In 1546 Lawrence Crawford of Kilbirnie founded a chaplainry at Drumry, and to sustain it endowed it with the freehold ownership of land at Jordanhill, which then accumulated rent at a rate of £5 per annum. His sixth son Thomas Crawford was a soldier who lead the 1571 capture of Dumbarton Castle, who had previously acquired the lands at Jordanhill from the chaplain of Drumry in 1562. There he built a house, possibly on or close to the foundations of an original hunting lodge. In the 1700s, one of his descendants also called Lawrence Crawford extended and refurbished the old house, and laid out the original garden scheme and associated orchards. In 1750 the Crawford family sold the estate to Tobacco Lords Alexander Houston, whose family was also forced to sell the estate in 1800 after his business got into trouble, to James Smith of merchants Smith & Leitch.
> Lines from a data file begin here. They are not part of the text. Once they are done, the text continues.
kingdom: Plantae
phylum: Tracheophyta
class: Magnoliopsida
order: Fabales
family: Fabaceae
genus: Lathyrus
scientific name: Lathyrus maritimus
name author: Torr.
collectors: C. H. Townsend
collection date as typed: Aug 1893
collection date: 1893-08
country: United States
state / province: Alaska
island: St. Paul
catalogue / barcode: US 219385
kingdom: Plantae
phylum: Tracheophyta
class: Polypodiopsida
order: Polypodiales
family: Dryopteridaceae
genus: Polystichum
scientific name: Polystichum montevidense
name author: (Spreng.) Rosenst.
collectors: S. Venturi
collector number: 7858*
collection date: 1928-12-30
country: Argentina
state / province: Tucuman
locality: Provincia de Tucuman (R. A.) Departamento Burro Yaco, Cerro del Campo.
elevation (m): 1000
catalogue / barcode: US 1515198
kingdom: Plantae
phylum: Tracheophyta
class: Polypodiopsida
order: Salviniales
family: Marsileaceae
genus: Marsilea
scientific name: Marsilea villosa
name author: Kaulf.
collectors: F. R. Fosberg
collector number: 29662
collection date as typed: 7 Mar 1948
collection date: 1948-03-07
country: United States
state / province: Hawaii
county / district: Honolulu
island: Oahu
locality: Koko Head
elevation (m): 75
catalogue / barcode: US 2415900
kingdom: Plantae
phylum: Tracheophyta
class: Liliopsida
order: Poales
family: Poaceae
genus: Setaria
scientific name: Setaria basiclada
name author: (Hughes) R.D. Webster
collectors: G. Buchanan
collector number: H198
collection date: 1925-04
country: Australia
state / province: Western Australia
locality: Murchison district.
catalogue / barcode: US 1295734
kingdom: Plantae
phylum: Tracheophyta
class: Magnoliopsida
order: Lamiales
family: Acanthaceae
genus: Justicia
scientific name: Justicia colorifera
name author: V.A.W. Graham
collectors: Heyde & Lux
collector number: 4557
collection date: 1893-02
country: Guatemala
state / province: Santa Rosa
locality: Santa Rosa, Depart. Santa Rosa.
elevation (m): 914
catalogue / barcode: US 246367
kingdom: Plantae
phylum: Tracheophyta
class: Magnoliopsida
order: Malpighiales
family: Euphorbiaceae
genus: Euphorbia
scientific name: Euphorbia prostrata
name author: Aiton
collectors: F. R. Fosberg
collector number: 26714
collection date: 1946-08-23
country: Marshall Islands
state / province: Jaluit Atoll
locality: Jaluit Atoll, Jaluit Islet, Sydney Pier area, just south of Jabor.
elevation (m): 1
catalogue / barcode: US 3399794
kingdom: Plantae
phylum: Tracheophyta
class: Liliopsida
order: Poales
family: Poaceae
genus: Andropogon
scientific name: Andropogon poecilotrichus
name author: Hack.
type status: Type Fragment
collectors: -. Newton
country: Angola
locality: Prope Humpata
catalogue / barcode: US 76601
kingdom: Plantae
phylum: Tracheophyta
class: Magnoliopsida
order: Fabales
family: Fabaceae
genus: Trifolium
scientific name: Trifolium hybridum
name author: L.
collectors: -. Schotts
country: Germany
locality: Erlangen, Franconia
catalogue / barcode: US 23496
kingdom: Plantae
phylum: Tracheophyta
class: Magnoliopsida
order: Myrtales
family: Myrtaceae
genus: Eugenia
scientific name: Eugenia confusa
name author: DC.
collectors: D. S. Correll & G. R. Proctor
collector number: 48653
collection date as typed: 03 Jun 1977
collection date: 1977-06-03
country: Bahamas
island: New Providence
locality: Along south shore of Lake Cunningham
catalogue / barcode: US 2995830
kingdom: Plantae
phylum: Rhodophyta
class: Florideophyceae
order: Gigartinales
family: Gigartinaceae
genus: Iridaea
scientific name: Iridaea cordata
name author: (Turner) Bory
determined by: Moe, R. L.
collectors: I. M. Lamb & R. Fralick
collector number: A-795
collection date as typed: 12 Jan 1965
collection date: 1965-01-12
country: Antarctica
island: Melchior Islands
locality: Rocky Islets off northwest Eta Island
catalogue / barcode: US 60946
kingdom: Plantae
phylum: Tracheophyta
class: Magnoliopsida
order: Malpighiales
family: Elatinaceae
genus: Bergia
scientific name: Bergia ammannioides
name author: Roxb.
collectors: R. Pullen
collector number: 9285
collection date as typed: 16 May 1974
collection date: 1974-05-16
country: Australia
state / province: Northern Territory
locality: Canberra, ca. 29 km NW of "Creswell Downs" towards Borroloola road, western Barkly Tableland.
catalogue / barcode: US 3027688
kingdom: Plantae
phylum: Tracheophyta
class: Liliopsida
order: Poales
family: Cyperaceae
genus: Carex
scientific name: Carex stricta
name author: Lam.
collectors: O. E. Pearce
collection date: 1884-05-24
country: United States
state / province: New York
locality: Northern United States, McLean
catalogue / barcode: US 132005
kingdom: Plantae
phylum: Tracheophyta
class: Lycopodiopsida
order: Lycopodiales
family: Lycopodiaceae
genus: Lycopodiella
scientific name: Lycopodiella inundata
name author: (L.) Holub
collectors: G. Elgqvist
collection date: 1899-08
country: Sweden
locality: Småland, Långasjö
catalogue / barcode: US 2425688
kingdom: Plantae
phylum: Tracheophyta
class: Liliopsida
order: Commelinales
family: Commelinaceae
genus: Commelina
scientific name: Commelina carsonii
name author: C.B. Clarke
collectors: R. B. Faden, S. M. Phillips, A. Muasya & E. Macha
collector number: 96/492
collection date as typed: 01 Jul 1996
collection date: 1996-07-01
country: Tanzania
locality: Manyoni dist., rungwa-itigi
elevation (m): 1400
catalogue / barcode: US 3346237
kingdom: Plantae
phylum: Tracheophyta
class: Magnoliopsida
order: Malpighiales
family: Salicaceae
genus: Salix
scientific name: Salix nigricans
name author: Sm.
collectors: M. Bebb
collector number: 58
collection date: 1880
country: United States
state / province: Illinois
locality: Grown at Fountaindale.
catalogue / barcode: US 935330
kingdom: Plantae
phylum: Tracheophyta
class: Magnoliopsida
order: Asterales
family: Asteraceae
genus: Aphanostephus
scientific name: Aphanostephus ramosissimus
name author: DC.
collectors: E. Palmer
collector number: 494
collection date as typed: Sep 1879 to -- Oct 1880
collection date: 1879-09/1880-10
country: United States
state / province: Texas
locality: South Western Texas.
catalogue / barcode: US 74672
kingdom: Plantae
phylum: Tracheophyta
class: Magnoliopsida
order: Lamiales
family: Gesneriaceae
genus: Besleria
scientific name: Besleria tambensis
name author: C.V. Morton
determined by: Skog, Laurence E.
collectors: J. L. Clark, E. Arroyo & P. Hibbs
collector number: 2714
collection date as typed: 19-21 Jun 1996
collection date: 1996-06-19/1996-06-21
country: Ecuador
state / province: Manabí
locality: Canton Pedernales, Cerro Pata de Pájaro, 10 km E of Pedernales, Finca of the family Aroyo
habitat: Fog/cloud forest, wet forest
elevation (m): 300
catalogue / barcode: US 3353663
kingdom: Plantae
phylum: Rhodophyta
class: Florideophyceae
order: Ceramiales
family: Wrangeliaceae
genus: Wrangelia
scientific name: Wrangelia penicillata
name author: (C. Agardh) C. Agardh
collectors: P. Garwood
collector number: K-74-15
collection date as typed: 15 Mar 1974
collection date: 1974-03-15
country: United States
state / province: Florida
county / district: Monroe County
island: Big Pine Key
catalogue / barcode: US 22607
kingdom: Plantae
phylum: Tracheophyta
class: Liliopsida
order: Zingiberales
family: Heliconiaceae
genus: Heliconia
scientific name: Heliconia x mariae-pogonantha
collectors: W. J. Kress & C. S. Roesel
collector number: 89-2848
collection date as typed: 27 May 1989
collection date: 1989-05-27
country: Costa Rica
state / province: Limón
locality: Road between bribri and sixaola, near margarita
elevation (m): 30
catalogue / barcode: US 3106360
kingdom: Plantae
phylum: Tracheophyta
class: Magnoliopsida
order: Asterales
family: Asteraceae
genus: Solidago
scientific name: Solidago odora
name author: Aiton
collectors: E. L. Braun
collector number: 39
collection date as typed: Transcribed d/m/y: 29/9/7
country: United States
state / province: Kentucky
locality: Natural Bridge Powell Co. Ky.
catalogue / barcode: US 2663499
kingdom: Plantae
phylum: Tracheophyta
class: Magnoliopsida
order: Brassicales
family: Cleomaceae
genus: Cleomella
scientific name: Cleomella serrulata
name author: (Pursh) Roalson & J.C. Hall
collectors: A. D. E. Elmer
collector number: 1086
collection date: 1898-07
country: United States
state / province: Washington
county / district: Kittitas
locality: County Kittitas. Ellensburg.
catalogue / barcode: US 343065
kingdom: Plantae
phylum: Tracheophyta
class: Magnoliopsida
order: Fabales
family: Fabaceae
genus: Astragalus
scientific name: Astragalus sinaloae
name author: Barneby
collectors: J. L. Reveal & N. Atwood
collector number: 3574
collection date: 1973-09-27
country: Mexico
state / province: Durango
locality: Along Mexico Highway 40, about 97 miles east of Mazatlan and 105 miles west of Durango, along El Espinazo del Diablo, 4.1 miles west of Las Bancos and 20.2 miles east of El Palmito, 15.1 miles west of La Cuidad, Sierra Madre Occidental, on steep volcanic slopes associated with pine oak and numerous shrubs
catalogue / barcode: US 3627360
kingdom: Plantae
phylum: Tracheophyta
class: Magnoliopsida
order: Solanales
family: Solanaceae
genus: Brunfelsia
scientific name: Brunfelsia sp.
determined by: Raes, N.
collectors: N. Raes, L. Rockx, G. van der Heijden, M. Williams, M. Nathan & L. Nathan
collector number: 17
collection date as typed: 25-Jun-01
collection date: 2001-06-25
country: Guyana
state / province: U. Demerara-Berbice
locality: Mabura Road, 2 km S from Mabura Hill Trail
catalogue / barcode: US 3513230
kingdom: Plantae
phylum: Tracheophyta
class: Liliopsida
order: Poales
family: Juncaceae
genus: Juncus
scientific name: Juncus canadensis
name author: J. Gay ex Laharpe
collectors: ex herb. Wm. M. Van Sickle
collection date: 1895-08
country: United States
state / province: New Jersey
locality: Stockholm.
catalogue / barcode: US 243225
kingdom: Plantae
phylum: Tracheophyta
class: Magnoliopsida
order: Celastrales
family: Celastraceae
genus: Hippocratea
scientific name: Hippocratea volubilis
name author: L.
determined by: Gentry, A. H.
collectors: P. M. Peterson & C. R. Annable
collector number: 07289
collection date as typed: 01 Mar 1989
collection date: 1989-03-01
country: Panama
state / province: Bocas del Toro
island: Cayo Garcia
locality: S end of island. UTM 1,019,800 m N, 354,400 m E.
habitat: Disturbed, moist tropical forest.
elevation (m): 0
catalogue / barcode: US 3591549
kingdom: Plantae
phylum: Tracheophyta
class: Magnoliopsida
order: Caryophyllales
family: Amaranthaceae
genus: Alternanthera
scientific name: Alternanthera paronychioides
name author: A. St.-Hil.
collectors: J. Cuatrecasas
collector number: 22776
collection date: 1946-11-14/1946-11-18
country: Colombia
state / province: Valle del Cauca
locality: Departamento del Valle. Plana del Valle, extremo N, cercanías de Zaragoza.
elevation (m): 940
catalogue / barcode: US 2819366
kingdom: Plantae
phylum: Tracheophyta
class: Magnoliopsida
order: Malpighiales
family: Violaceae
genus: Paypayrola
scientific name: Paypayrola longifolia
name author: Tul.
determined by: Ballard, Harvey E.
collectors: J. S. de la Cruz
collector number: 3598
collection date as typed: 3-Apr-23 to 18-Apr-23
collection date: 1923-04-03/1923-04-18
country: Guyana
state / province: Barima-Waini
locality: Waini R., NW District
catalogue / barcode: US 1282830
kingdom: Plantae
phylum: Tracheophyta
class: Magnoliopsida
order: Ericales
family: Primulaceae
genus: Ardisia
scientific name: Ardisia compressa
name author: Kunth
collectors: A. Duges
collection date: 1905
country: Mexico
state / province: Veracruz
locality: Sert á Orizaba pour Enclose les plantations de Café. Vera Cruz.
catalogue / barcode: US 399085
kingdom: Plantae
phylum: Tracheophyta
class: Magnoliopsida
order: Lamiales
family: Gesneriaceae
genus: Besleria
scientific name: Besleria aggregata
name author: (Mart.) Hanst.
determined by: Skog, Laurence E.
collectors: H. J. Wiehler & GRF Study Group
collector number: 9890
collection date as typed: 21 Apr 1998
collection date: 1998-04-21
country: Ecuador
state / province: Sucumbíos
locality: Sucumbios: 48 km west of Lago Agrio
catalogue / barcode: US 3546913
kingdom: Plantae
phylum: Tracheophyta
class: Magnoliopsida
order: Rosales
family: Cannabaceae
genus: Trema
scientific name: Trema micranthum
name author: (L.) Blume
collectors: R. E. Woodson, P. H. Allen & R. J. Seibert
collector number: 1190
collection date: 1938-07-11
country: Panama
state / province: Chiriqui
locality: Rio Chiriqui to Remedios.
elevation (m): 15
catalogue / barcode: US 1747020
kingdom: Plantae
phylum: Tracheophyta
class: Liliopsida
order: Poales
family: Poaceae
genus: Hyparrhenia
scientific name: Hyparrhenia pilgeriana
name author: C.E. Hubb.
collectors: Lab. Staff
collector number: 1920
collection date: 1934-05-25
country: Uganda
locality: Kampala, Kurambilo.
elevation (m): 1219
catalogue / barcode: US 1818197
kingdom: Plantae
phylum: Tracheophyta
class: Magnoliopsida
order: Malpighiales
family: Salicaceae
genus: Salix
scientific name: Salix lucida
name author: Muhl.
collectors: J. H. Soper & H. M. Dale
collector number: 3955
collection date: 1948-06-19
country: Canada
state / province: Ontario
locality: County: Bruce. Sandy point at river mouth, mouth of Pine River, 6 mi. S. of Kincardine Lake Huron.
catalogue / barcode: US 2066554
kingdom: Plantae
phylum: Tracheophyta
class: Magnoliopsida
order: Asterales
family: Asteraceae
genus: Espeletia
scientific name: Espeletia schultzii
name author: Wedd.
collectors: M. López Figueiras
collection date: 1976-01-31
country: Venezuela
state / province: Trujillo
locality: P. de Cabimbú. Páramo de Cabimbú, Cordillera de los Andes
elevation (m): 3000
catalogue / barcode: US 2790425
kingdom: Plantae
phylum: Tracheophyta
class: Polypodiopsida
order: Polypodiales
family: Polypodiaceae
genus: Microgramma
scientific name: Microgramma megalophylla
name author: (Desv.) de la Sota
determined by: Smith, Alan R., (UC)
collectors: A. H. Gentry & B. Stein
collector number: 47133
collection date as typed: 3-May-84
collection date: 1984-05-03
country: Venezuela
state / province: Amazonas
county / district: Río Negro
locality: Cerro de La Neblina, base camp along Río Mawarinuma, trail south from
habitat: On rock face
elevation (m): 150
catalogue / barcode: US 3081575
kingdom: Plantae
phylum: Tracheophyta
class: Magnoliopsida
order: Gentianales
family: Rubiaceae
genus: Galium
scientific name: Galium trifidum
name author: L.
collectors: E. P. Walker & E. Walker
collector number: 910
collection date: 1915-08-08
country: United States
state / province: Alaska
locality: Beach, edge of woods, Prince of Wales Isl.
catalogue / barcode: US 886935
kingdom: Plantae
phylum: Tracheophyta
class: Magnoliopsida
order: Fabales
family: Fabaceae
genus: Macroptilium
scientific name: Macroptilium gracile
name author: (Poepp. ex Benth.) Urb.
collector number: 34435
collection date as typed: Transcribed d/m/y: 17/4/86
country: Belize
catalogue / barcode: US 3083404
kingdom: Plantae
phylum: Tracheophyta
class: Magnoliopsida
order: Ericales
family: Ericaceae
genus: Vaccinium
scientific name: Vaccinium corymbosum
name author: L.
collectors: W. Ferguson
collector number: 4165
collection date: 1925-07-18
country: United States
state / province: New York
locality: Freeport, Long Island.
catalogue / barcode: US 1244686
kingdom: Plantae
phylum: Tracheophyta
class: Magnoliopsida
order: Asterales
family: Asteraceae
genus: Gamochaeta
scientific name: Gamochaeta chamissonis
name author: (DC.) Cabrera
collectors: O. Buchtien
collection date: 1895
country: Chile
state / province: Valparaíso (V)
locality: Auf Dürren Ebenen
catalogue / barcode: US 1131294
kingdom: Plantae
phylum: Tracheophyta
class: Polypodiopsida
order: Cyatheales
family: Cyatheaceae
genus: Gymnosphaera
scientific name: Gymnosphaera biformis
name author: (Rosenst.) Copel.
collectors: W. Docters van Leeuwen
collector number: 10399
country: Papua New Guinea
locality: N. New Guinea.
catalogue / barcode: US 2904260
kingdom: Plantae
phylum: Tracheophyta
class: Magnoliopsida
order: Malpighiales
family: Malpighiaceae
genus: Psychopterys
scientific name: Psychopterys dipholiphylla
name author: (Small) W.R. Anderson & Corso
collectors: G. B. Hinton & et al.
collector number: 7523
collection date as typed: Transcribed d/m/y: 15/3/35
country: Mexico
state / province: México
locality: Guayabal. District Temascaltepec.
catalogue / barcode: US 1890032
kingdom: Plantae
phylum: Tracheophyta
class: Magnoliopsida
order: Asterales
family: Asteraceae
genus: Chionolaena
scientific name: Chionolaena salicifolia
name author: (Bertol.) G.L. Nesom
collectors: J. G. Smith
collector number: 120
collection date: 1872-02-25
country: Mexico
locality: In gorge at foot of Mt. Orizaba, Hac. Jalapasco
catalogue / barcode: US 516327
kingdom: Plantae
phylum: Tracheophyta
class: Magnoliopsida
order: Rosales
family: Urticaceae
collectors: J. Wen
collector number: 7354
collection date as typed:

The third son of a Tobacco Lord from Craigend, James's two elder brothers having travelled to Virginia and North Carolina in the 1760s had noted the growing civil uprising warning of the forthcoming American War of Independence, and had resultantly refocused their family's merchant business on trade with the West Indies. By the early 1800s, and after the death of their father, all three sons could afford to retire. As third son, James had no access to the family's landed estate, and so bought Jordanhill for £14,000 in 1800. He then spent a further £4,000 extending and modernising the manor house. By 1809, the estate was sustained by its four associated farms of Whiteinch, Windyedge, Woodend and Anniesland. Having married Mary Wilson that year (granddaughter of Alexander Wilson and niece of Patrick Wilson), Smith improved access to the main house by gravelling the road to the Anniesland toll road, which is now known as Crow Road. In 1821, with four children and a pregnant wife, after the purchase of Gartnavel farm he remodelled the existing house, and also built a stone pillar in direct line between his favourite window in the manor house library and the spire of Renfrew Parish Church. A keen leisure sailor, in 1827 Smith bought the Baths Hotel at Helensburgh. With seven children, after two of his daughters caught tuberculosis, the family relocated temporarily to Portugal and rented out the house for five years. After the death of both daughters, the family returned to the estate in 1846, but in 1847 Mrs. Smith died of pneumonia. Comfortable but with less of a fortune, Smith devoted his remaining twenty years to church works and supporting his children in their endeavours.